··· Data for processing ···
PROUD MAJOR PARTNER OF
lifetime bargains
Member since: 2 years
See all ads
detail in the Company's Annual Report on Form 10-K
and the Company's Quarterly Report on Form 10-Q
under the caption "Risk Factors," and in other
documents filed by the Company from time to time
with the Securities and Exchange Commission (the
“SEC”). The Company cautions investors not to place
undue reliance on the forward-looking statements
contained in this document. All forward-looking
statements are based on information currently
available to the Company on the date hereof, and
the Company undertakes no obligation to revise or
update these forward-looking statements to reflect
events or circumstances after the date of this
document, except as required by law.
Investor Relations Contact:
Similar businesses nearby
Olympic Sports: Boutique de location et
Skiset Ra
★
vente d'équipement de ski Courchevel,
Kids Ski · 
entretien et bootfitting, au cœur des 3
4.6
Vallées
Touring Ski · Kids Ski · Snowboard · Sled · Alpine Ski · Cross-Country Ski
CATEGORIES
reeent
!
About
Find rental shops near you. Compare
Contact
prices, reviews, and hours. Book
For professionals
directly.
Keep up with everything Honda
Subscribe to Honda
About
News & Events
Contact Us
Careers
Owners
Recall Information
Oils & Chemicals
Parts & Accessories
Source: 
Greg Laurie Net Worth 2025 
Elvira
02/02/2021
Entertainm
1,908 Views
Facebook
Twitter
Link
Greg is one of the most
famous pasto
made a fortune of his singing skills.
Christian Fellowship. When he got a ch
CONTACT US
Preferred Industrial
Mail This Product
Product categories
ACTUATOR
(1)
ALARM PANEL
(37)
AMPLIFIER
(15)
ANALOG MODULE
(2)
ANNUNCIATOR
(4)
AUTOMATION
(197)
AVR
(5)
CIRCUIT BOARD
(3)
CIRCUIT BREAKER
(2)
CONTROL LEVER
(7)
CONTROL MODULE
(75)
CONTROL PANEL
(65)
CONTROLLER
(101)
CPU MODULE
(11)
···
## What you are asked to do
The full listing above should be restated word for word.

## Problem solution
PROUD MAJOR PARTNER OF
lifetime bargains
Member since: 2 years
See all ads
detail in the Company's Annual Report on Form 10-K
and the Company's Quarterly Report on Form 10-Q
under the caption "Risk Factors," and in other
documents filed by the Company from time to time
with the Securities and Exchange Commission (the
“SEC”). The Company cautions investors not to place
undue reliance on the forward-looking statements
contained in this document. All forward-looking
statements are based on information currently
available to the Company on the date hereof, and
the Company undertakes no obligation to revise or
update these forward-looking statements to reflect
events or circumstances after the date of this
document, except as required by law.
Investor Relations Contact:
Similar businesses nearby
Olympic Sports: Boutique de location et
Skiset Ra
★
vente d'équipement de ski Courchevel,
Kids Ski · 
entretien et bootfitting, au cœur des 3
4.6
Vallées
Touring Ski · Kids Ski · Snowboard · Sled · Alpine Ski · Cross-Country Ski
CATEGORIES
reeent
!
About
Find rental shops near you. Compare
Contact
prices, reviews, and hours. Book
For professionals
directly.
Keep up with everything Honda
Subscribe to Honda
About
News & Events
Contact Us
Careers
Owners
Recall Information
Oils & Chemicals
Parts & Accessories
Source: 
Greg Laurie Net Worth 2025 
Elvira
02/02/2021
Entertainm
1,908 Views
Facebook
Twitter
Link
Greg is one of the most
famous pasto
made a fortune of his singing skills.
Christian Fellowship. When he got a ch
CONTACT US
Preferred Industrial
Mail This Product
Product categories
ACTUATOR
(1)
ALARM PANEL
(37)
AMPLIFIER
(15)
ANALOG MODULE
(2)
ANNUNCIATOR
(4)
AUTOMATION
(197)
AVR
(5)
CIRCUIT BOARD
(3)
CIRCUIT BREAKER
(2)
CONTROL LEVER
(7)
CONTROL MODULE
(75)
CONTROL PANEL
(65)
CONTROLLER
(101)
CPU MODULE
(11)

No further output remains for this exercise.